University of Pennsylvania

Primary Section: 14, Chemistry
Secondary Section: 13, Physics
Membership Type:
International Member (elected 2015)


Abraham Nitzan was born in Israel in 1944, received BSc and MSc degrees from the Hebrew University, and PhD degree from Tel Aviv University (TAU) in 1972. Following post doctoral studies at MIT and the University of Chicago he has returned to Tel Aviv University in 1975 where he is a professor of Chemistry since 1982 (Emeritus since 2014). In summer 2015 he became a professor of Chemistry at the University of Pennsylvania. At TAU he has served as Chairman of the School of Chemistry in 1984-7, Dean of the Faculty of Sciences in 1995-8 and director of the Institute of Advanced Studies 2003-15. His research focuses on the interaction of light with molecular systems, chemical reactions in condensed phases and interfaces and charge transfer processes in such environments. He has published over 300 papers, a comprehensive text (Chemical Dynamics in Condensed Phases, Oxford U. Press, 2006), was assigned one patent and has given invited talks in over 150 scientific meetings.

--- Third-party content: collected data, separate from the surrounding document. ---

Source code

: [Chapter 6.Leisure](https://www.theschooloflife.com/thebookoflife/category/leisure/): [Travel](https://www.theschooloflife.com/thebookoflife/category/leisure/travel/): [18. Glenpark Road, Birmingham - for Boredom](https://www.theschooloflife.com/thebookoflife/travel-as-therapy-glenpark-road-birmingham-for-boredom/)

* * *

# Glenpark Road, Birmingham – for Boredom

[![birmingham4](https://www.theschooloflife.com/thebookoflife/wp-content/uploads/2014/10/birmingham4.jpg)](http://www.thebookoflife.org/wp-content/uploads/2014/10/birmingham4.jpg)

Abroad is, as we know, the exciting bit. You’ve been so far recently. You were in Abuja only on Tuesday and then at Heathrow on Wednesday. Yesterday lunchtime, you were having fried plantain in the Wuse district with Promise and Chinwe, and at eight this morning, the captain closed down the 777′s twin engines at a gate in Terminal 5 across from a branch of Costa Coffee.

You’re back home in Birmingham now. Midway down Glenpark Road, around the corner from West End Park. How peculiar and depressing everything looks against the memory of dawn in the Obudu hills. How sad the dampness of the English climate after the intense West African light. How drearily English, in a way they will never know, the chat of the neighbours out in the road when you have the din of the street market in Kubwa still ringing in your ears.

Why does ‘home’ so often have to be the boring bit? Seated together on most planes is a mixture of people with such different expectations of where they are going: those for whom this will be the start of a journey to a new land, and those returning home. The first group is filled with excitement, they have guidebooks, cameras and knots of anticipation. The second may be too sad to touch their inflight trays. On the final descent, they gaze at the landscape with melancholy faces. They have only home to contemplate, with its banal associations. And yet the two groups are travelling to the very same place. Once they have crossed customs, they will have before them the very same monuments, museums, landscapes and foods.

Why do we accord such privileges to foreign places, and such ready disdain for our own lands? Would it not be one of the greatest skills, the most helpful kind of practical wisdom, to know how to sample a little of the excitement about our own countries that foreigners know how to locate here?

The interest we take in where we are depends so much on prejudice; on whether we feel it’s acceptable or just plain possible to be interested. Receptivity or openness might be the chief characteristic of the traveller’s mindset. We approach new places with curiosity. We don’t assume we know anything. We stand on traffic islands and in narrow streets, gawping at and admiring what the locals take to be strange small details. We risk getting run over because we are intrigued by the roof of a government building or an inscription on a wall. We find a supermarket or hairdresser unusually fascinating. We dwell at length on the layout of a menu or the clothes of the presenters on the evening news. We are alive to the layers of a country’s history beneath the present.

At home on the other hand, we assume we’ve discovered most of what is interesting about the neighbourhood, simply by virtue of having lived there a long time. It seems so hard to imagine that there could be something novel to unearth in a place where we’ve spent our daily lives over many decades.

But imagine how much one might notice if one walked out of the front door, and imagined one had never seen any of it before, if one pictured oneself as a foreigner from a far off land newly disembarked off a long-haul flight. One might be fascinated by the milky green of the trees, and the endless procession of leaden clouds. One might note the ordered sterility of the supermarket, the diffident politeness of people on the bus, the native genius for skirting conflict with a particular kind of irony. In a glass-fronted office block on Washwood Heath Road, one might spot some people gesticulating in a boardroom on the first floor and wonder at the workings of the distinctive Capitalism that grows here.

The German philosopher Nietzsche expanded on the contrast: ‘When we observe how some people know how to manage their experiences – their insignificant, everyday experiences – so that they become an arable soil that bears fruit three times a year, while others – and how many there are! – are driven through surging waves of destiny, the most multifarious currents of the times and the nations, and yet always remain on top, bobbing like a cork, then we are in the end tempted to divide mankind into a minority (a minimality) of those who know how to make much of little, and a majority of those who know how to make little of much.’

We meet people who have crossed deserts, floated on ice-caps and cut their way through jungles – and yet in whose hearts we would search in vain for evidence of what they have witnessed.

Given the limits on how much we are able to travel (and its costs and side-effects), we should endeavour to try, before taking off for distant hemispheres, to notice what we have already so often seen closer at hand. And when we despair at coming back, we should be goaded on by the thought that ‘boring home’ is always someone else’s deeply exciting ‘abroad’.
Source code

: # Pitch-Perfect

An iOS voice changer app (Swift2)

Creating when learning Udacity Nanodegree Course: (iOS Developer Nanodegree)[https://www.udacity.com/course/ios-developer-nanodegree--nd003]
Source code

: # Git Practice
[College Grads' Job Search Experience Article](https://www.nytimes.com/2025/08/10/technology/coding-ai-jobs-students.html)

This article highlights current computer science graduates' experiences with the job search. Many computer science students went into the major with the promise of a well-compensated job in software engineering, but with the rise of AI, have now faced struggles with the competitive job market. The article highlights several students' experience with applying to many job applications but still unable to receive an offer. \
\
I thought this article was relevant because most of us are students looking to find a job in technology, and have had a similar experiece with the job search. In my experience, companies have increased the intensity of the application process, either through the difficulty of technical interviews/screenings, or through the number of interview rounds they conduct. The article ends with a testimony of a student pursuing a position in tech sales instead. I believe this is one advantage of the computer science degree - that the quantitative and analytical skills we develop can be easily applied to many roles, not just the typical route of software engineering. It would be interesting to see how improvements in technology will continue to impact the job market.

During 1992-2015 Nitzan was the incumbent of the Kodesh Chair of Chemical Dynamics at Tel Aviv University. Among his main recognitions are the Humboldt Award, the Israel Chemical Society Prize (2004) and Medal (2015), the Emet Prize and the Israel Prize in Chemistry. He is a Fellow of the American Physical Society and of the American Association for the Advancement of Science, a Foreign Honorary member of the American Academy of Arts and Sciences and a member of the Israel Academy of Arts and Sciences. In 2010 he has received an honorary doctorate (Dr. Honoris Causa) from the University of Konstanz.

Research Interests

Theoretical studies of activation, relaxation and energy transfer processes in molecular systems. Theory of transport phenomena in condensed phases and on surfaces. Theory of chemical reaction rates in condensed phases. Theory of ionic diffusion and conductivity in solid ionic conductors, in polymers and in confined systems. Electromagnetic and electronic interactions in small particles and clusters Theoretical investigations of charge transfer and charge separation phenomena in condensed phases, at interfaces and in nano-junctions. Theory of molecular electronics. Numerical simulations of relaxation and transport processes.